If knowing that minority groups have protested and pleaded and died over the right to vote doesn’t stir you to partake in voting, then a basic understanding of what this current election entails might.
House & Senate Effects
The Midterms, this year falling on Nov. 9, are elections that determine federal positions. Currently, all 435 seats in the House of Representatives and 33 in the Senate are up for grabs. Whichever party gains the majority vote in the house and senate will be able to use that advantage for their own agendas.
Here are some possible scenarios:
If the democratic party gains 23 more seats, they will have control of the House. With democrats in control we may see a push for impeachment, but it is more likely that we will see no legislation being passed because of a divided government.
To win the Senate, Democrats have to gain 28 seats in comparison to the Republicans’ 9 needed seats.
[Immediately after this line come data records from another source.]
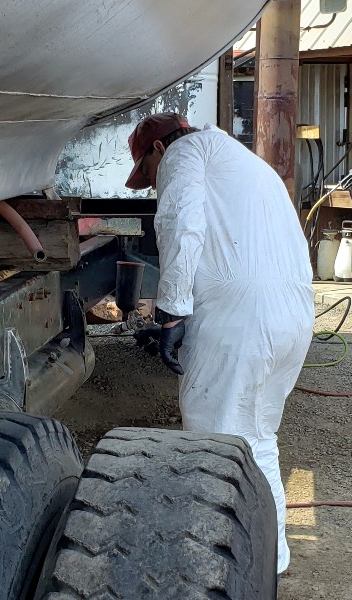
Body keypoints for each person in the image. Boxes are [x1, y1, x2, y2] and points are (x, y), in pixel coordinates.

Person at [126, 112, 314, 574]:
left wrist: (171, 313)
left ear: (157, 149)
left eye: (147, 174)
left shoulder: (183, 154)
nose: (152, 184)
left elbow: (179, 225)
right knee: (257, 437)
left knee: (212, 440)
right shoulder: (246, 162)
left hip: (241, 318)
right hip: (293, 313)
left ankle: (217, 564)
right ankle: (271, 559)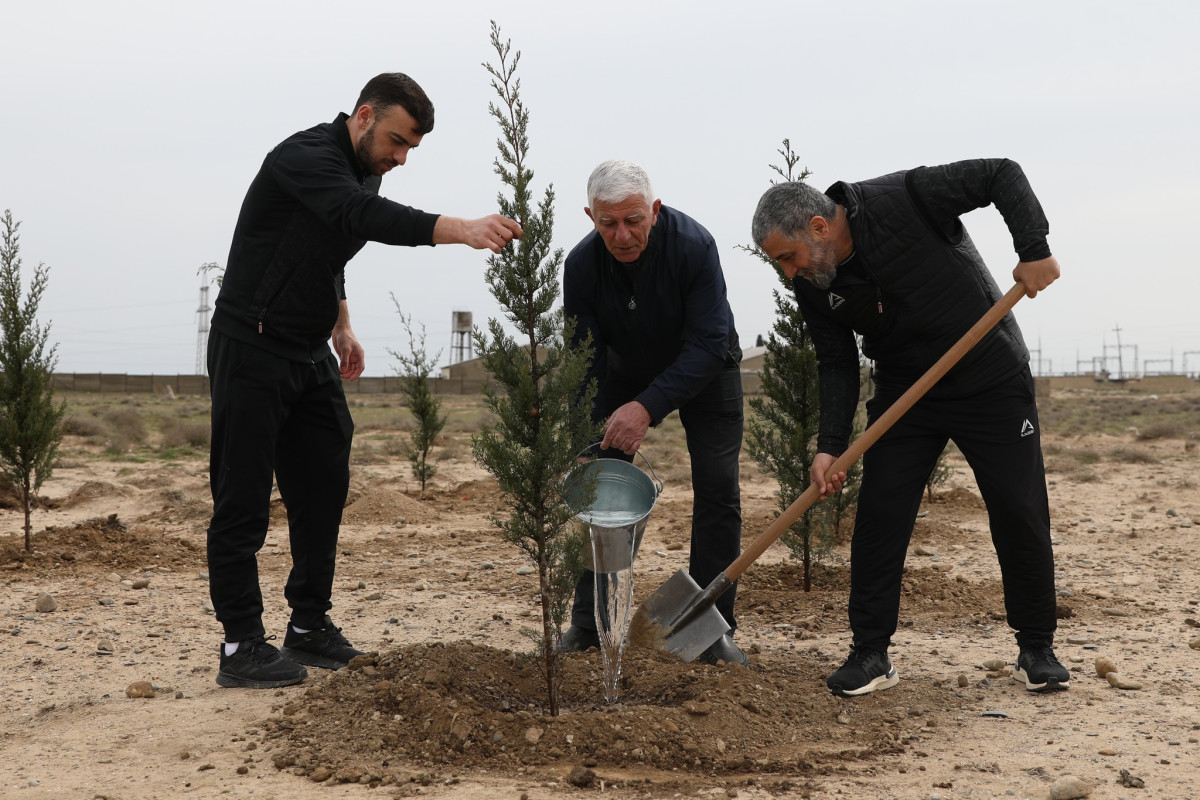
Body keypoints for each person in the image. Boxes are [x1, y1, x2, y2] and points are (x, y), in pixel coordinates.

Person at [207, 73, 522, 689]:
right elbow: (357, 215)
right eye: (397, 141)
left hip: (306, 349)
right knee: (242, 501)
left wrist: (340, 325)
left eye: (409, 150)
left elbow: (328, 252)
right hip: (252, 344)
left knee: (323, 484)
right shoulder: (305, 158)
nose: (399, 159)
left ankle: (308, 627)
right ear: (364, 114)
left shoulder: (364, 171)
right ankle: (241, 644)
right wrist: (460, 228)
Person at [751, 158, 1066, 696]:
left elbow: (1001, 175)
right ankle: (871, 653)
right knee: (881, 514)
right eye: (778, 263)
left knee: (1018, 507)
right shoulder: (813, 280)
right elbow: (836, 362)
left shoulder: (908, 197)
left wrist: (1032, 248)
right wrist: (830, 447)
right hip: (905, 393)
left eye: (788, 256)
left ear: (820, 227)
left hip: (990, 375)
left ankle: (1036, 645)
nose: (788, 271)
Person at [560, 160, 748, 667]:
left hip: (709, 369)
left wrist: (648, 407)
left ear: (655, 211)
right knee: (602, 489)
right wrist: (586, 443)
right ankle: (587, 623)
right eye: (607, 224)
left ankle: (711, 631)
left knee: (717, 488)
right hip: (624, 374)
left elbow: (709, 343)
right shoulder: (581, 266)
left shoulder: (694, 246)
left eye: (634, 220)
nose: (621, 235)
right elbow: (583, 360)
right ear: (590, 217)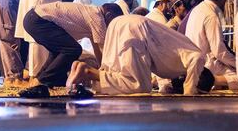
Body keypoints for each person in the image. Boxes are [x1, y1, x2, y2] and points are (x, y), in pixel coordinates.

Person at [67, 14, 213, 95]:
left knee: (119, 75)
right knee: (140, 86)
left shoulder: (181, 62)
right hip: (135, 31)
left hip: (122, 23)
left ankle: (80, 69)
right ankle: (88, 72)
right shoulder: (196, 56)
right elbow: (197, 58)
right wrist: (190, 90)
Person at [20, 2, 123, 97]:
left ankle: (38, 82)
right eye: (113, 22)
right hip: (38, 20)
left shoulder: (93, 13)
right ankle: (43, 82)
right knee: (73, 49)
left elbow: (97, 48)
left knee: (59, 51)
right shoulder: (98, 18)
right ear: (109, 15)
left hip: (32, 18)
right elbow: (103, 49)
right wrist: (105, 75)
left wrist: (101, 71)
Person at [185, 0, 238, 90]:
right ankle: (212, 81)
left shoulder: (197, 9)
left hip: (195, 63)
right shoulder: (211, 15)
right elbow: (219, 51)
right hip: (207, 65)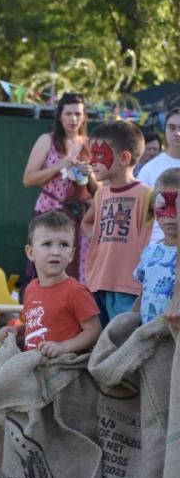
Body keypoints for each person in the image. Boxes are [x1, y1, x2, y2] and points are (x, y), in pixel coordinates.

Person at [81, 121, 153, 327]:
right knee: (99, 343)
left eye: (100, 154)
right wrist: (98, 241)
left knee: (123, 342)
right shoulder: (101, 195)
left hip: (128, 287)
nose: (92, 161)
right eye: (91, 153)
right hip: (97, 283)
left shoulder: (146, 193)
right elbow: (86, 223)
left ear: (124, 158)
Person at [2, 211, 101, 357]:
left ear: (72, 255)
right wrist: (17, 331)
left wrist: (63, 347)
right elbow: (38, 325)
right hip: (32, 366)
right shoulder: (30, 289)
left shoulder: (76, 292)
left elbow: (94, 331)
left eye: (64, 245)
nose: (56, 251)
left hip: (62, 368)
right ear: (30, 253)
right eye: (47, 244)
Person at [23, 92, 96, 284]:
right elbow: (28, 179)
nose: (73, 119)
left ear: (84, 117)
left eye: (78, 114)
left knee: (79, 269)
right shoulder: (47, 140)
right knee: (47, 264)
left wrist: (90, 174)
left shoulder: (89, 144)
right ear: (60, 116)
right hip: (50, 212)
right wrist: (60, 165)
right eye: (69, 114)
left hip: (82, 217)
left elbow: (100, 189)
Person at [132, 168, 180, 324]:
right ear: (154, 208)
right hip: (150, 337)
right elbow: (143, 293)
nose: (171, 215)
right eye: (163, 207)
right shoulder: (150, 252)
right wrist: (130, 324)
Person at [134, 108, 180, 244]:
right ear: (164, 129)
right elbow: (139, 213)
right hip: (157, 245)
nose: (177, 133)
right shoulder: (149, 169)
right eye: (172, 128)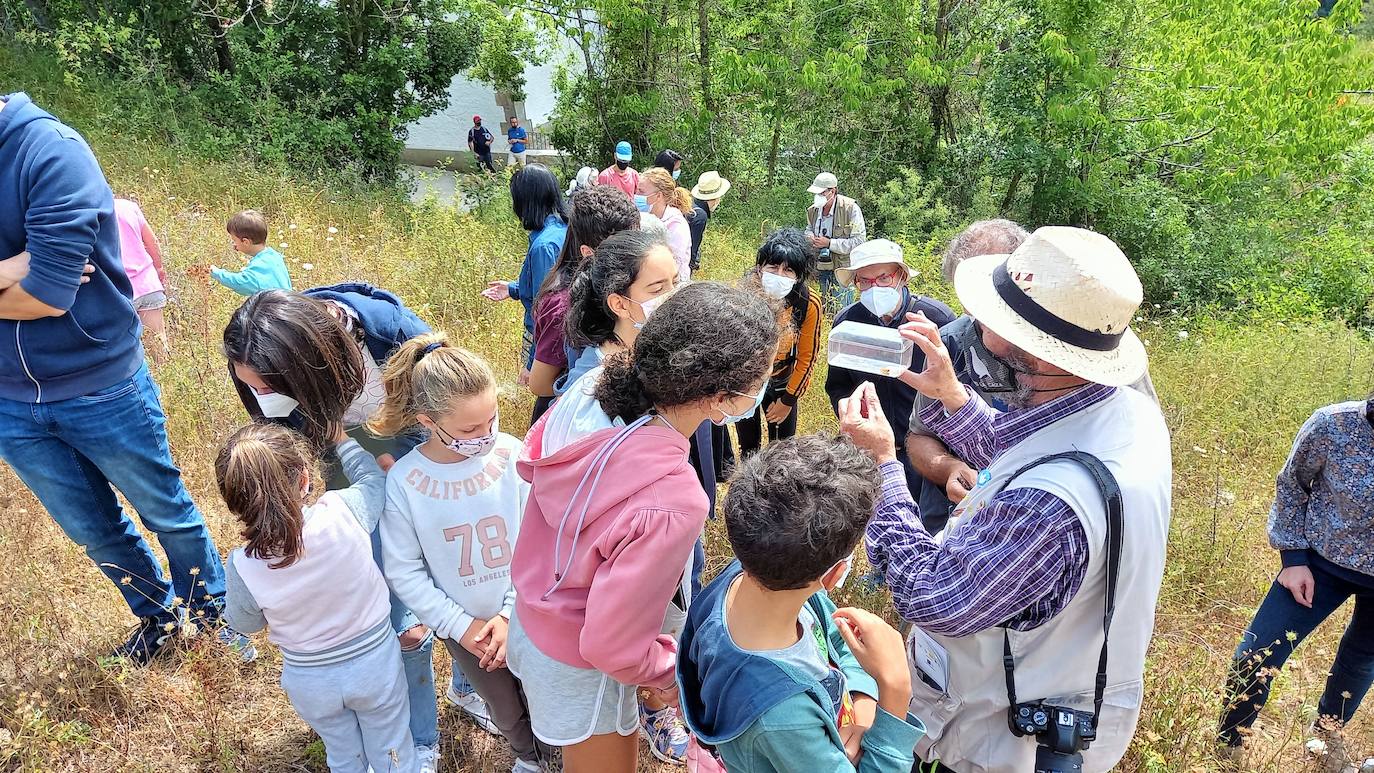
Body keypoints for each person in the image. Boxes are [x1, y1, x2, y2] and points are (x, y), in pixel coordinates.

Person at [842, 226, 1172, 773]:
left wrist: (882, 465)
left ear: (1033, 355)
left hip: (997, 737)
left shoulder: (1049, 509)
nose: (975, 325)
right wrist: (953, 396)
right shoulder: (1122, 411)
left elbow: (934, 598)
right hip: (1052, 688)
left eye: (993, 317)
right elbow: (1030, 443)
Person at [0, 91, 242, 665]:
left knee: (164, 510)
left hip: (100, 382)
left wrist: (29, 273)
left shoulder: (49, 152)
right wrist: (13, 266)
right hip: (9, 398)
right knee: (94, 529)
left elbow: (49, 294)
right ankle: (157, 618)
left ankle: (211, 615)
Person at [507, 280, 780, 773]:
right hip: (582, 665)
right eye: (761, 376)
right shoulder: (674, 500)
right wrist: (669, 671)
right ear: (719, 397)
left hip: (534, 617)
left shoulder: (592, 395)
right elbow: (611, 646)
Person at [221, 287, 488, 772]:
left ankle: (468, 684)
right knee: (404, 620)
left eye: (269, 387)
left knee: (452, 568)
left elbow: (453, 416)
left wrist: (404, 468)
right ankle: (416, 738)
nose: (262, 399)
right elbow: (295, 448)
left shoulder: (389, 335)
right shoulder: (269, 364)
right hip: (348, 467)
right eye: (252, 388)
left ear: (313, 369)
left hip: (407, 448)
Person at [679, 435, 924, 773]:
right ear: (835, 574)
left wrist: (864, 695)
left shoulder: (751, 570)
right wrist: (894, 693)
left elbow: (834, 634)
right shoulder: (783, 720)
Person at [371, 334, 554, 773]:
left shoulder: (512, 454)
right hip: (465, 631)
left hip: (529, 614)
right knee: (506, 711)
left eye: (491, 419)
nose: (485, 435)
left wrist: (510, 614)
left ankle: (555, 759)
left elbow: (539, 538)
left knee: (544, 699)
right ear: (428, 421)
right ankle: (528, 760)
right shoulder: (406, 482)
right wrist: (463, 627)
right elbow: (405, 571)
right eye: (470, 430)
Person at [220, 423, 417, 773]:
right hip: (375, 665)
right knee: (393, 751)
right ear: (305, 479)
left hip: (310, 681)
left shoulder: (242, 565)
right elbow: (374, 482)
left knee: (343, 757)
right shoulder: (343, 510)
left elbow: (245, 623)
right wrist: (343, 442)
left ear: (234, 502)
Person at [1217, 399, 1374, 766]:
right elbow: (1291, 485)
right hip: (1317, 565)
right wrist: (1293, 558)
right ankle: (1229, 747)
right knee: (1255, 655)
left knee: (1361, 660)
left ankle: (1325, 738)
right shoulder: (1334, 425)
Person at [824, 239, 955, 531]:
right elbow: (838, 384)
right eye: (865, 281)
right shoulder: (849, 321)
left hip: (927, 447)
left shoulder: (935, 320)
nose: (875, 288)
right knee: (880, 515)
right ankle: (880, 570)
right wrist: (847, 410)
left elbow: (958, 389)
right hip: (874, 448)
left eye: (884, 277)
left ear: (902, 276)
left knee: (927, 520)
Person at [532, 185, 640, 406]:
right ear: (588, 252)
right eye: (623, 250)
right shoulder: (563, 305)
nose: (637, 254)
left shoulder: (625, 287)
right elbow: (540, 384)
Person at [736, 228, 823, 458]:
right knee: (748, 447)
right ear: (759, 268)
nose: (779, 275)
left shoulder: (807, 303)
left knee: (782, 450)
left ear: (799, 276)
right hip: (747, 380)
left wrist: (787, 400)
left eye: (788, 270)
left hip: (783, 380)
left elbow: (808, 357)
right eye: (773, 268)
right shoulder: (743, 295)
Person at [481, 163, 569, 382]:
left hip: (547, 344)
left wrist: (532, 365)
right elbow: (554, 285)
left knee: (542, 397)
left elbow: (546, 311)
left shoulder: (544, 246)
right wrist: (513, 289)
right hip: (566, 336)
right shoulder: (562, 228)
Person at [113, 196, 170, 361]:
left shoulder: (89, 212)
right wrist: (158, 268)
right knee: (159, 345)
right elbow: (152, 241)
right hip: (147, 284)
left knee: (125, 352)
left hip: (117, 290)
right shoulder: (129, 206)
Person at [805, 172, 866, 313]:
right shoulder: (812, 210)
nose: (817, 197)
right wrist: (810, 237)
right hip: (820, 267)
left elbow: (859, 241)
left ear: (832, 191)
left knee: (843, 311)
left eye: (821, 193)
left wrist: (829, 243)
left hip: (842, 269)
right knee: (823, 309)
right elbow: (808, 229)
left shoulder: (850, 208)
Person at [211, 209, 292, 296]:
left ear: (246, 242)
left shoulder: (258, 267)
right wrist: (240, 246)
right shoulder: (273, 255)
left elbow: (240, 283)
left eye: (234, 240)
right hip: (290, 305)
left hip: (275, 308)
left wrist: (215, 272)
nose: (234, 244)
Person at [637, 167, 693, 280]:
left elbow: (673, 265)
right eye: (636, 190)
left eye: (641, 191)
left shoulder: (676, 225)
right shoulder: (640, 217)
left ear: (658, 196)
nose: (636, 195)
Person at [686, 171, 730, 273]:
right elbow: (692, 245)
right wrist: (691, 267)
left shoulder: (691, 204)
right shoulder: (700, 215)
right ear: (716, 197)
If Republicans stay in control of the House, we will likely see more of what we have now. There is a possibility of more tax cuts, or a second attempt at creating a policy for illegal immigration, or the reworking the Affordable Care Act.
Pennsylvania is one of 36 states whose voters are also electing a governor on Nov. 9. The democratic incumbent is Tom Wolf, who was first elected in 2014. Wolf is running against Republican Scott Wagner for Pennsylvania, a state that shocked the nation by breaking tradition and swinging Republican during the last presidential election.
Their first debate was Oct. 1, where both candidates shared their stances on some hot button issues: education, capital punishment and the budget.
So why vote?
While it is unlikely that your vote will break a tie, it is likely that the outcome of these elections will affect you. Health Care, immigration, reproductive rights, Medicare and Medicaid are all important and controversial topics in this political climate.
And for all my ladies out there: 257 women are running for the House and Senate this fall. The future really is female.